***** Source material *****

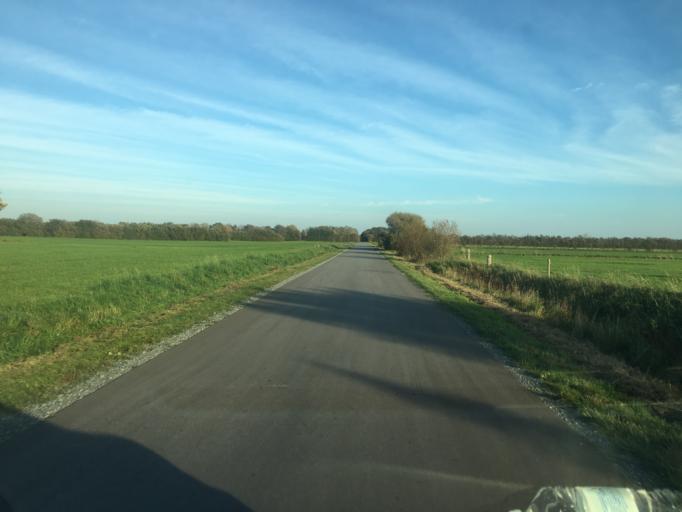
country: DE
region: Schleswig-Holstein
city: Bramstedtlund
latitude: 54.8946
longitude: 9.0470
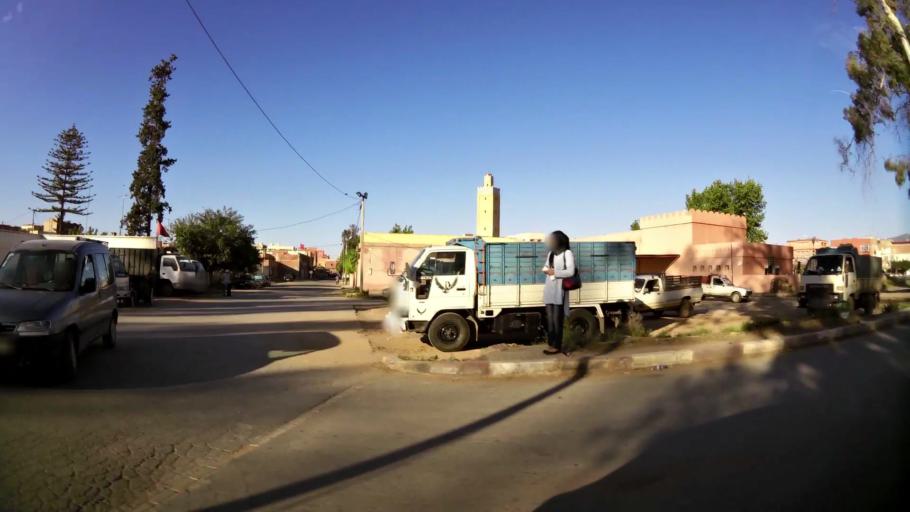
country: MA
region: Oriental
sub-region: Berkane-Taourirt
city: Berkane
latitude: 34.9226
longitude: -2.3391
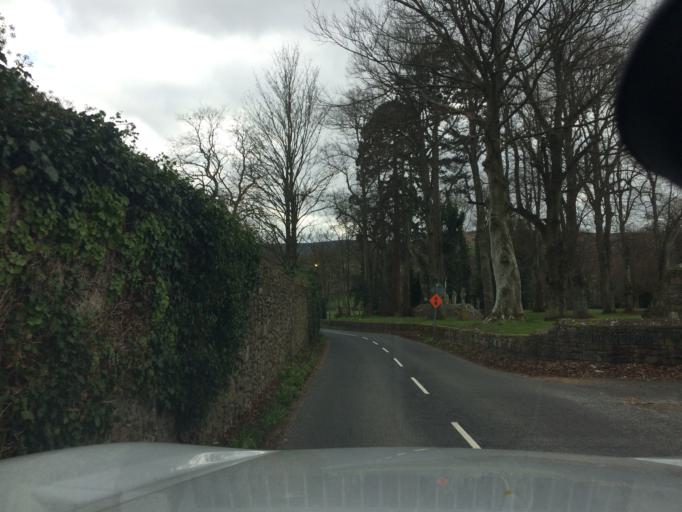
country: IE
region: Munster
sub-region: South Tipperary
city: Cluain Meala
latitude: 52.3587
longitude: -7.6508
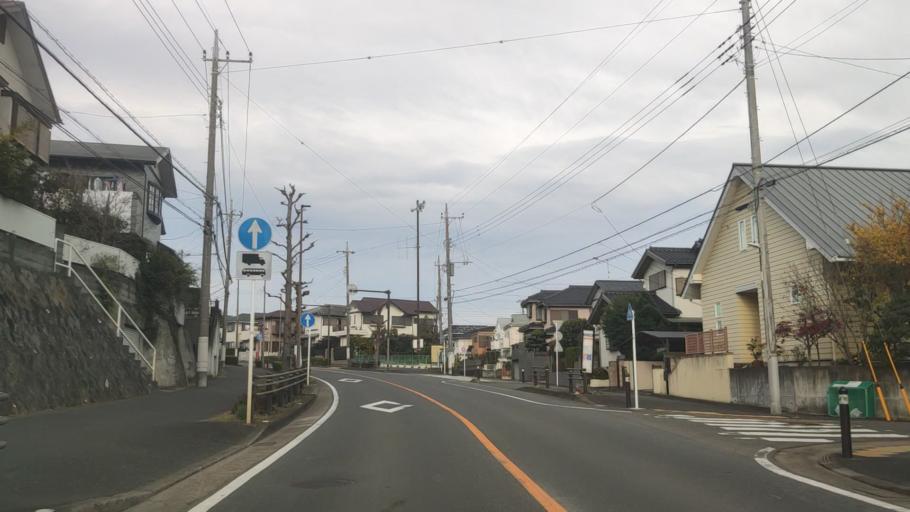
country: JP
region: Kanagawa
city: Atsugi
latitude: 35.4411
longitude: 139.4026
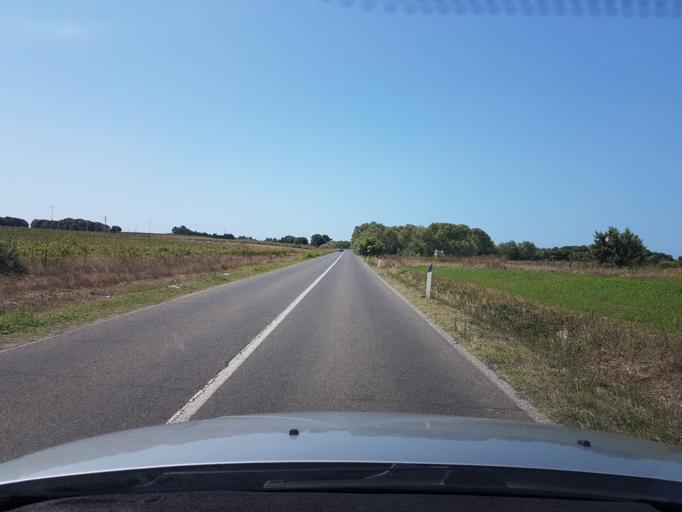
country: IT
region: Sardinia
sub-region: Provincia di Oristano
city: Riola Sardo
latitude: 40.0211
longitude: 8.4821
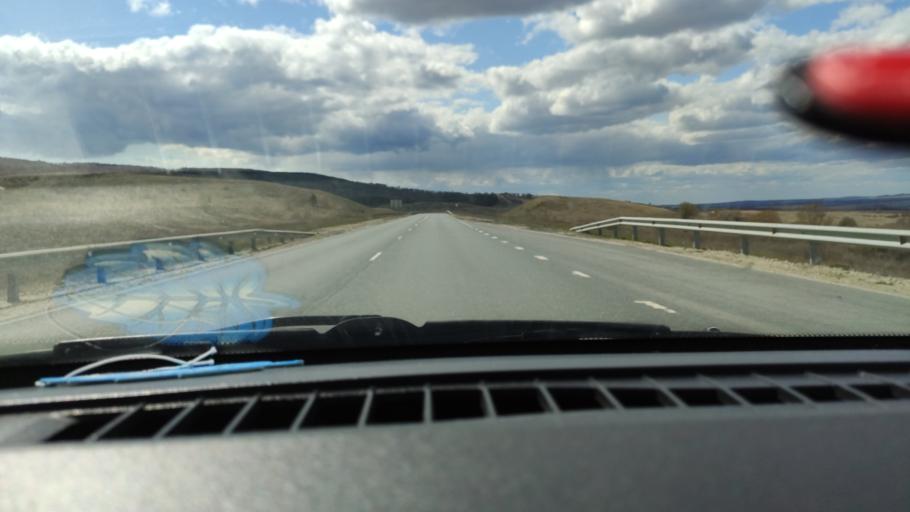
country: RU
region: Saratov
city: Alekseyevka
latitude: 52.3386
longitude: 47.9330
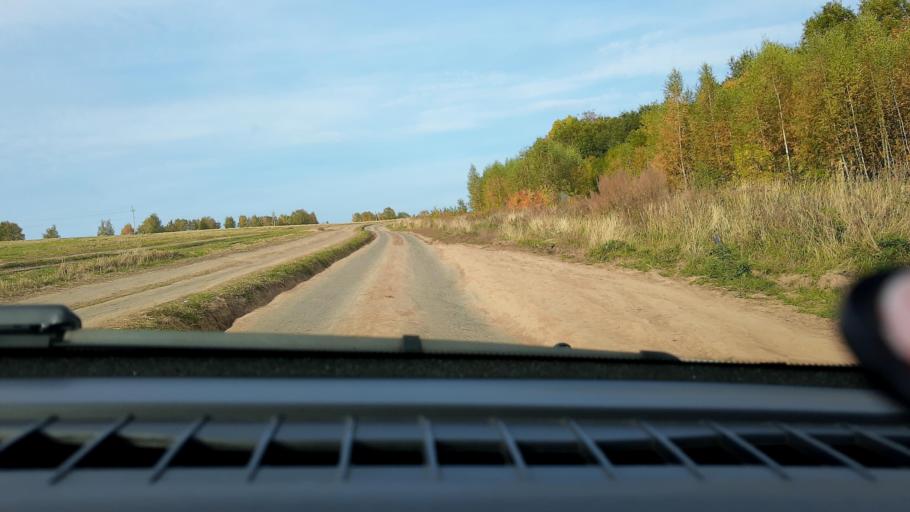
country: RU
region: Nizjnij Novgorod
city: Nizhniy Novgorod
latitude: 56.2008
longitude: 43.9639
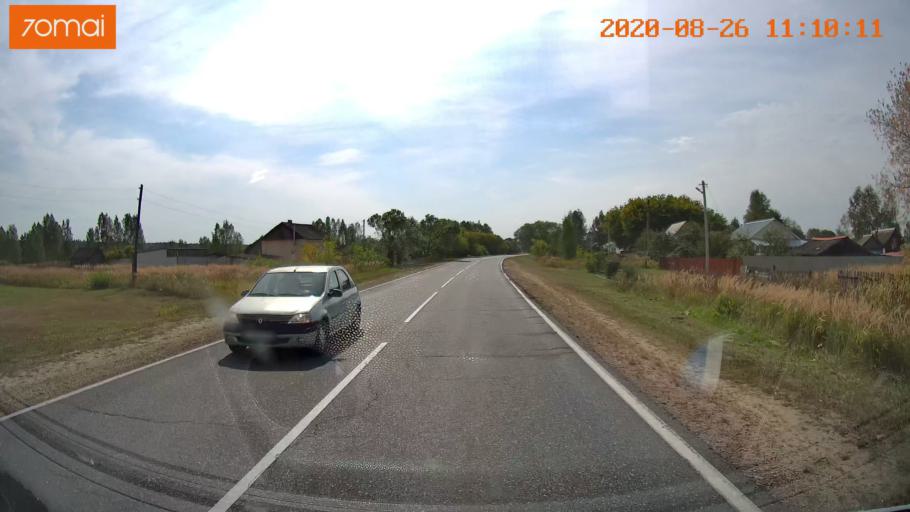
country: RU
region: Rjazan
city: Izhevskoye
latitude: 54.4810
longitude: 41.1263
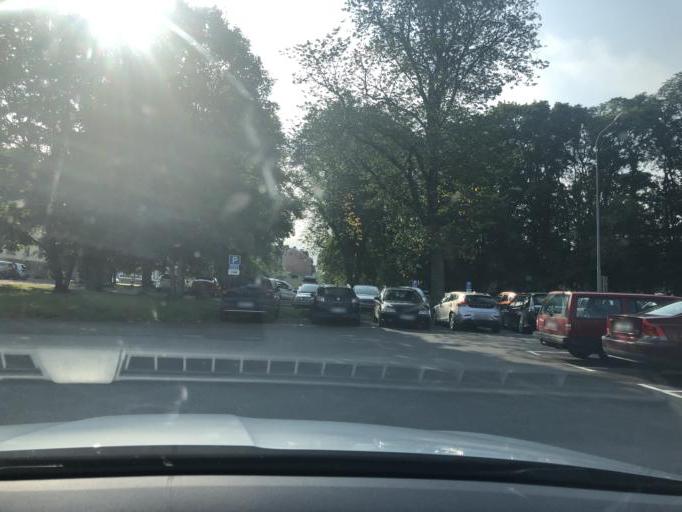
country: SE
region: Joenkoeping
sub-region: Eksjo Kommun
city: Eksjoe
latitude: 57.6674
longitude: 14.9684
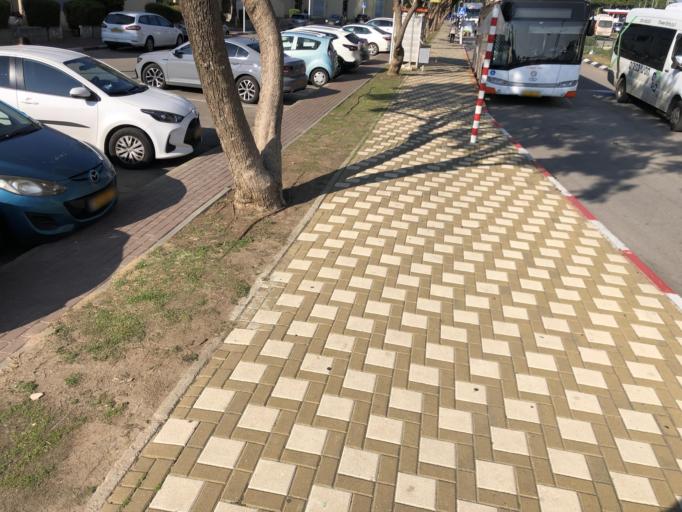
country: IL
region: Northern District
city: `Akko
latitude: 32.9189
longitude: 35.0919
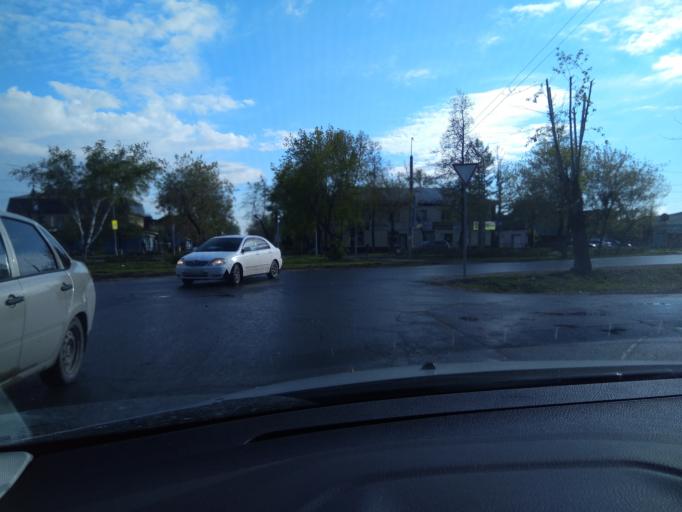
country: RU
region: Tjumen
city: Tyumen
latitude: 57.1387
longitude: 65.5195
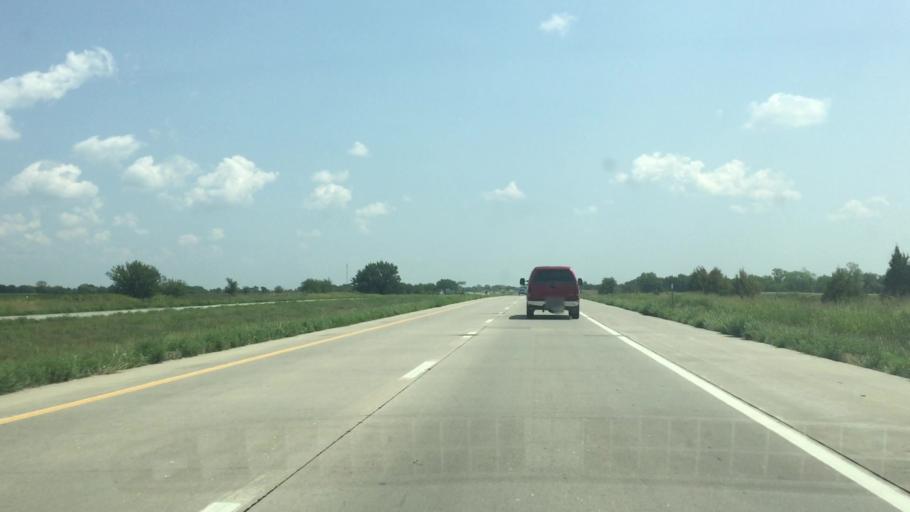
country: US
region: Kansas
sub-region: Franklin County
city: Wellsville
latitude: 38.6772
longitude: -95.1371
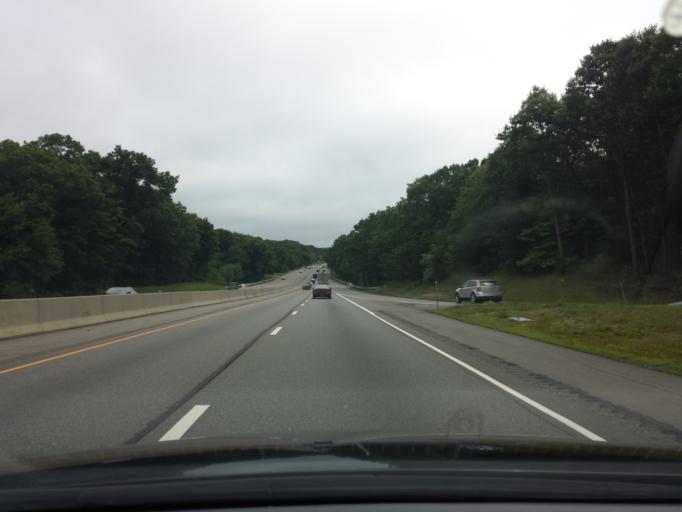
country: US
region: Connecticut
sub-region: Middlesex County
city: Clinton
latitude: 41.2883
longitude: -72.5271
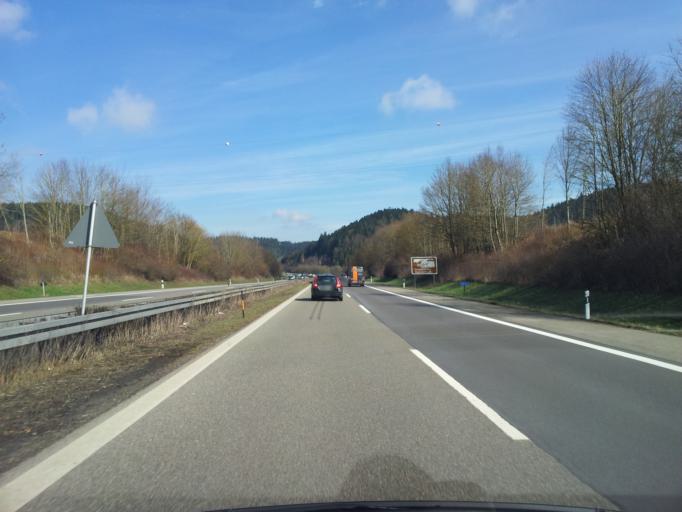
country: DE
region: Baden-Wuerttemberg
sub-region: Freiburg Region
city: Epfendorf
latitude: 48.2753
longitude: 8.6395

*****

Stated goal »
Copy every line of the material above word for word, but leave out the pictures.

Expected output »
country: DE
region: Schleswig-Holstein
city: Bramstedtlund
latitude: 54.8946
longitude: 9.0470
country: MA
region: Oriental
sub-region: Berkane-Taourirt
city: Berkane
latitude: 34.9226
longitude: -2.3391
country: IE
region: Munster
sub-region: South Tipperary
city: Cluain Meala
latitude: 52.3587
longitude: -7.6508
country: JP
region: Kanagawa
city: Atsugi
latitude: 35.4411
longitude: 139.4026
country: IT
region: Sardinia
sub-region: Provincia di Oristano
city: Riola Sardo
latitude: 40.0211
longitude: 8.4821
country: RU
region: Saratov
city: Alekseyevka
latitude: 52.3386
longitude: 47.9330
country: RU
region: Nizjnij Novgorod
city: Nizhniy Novgorod
latitude: 56.2008
longitude: 43.9639
country: RU
region: Rjazan
city: Izhevskoye
latitude: 54.4810
longitude: 41.1263
country: SE
region: Joenkoeping
sub-region: Eksjo Kommun
city: Eksjoe
latitude: 57.6674
longitude: 14.9684
country: IL
region: Northern District
city: `Akko
latitude: 32.9189
longitude: 35.0919
country: RU
region: Tjumen
city: Tyumen
latitude: 57.1387
longitude: 65.5195
country: US
region: Kansas
sub-region: Franklin County
city: Wellsville
latitude: 38.6772
longitude: -95.1371
country: US
region: Connecticut
sub-region: Middlesex County
city: Clinton
latitude: 41.2883
longitude: -72.5271
country: DE
region: Baden-Wuerttemberg
sub-region: Freiburg Region
city: Epfendorf
latitude: 48.2753
longitude: 8.6395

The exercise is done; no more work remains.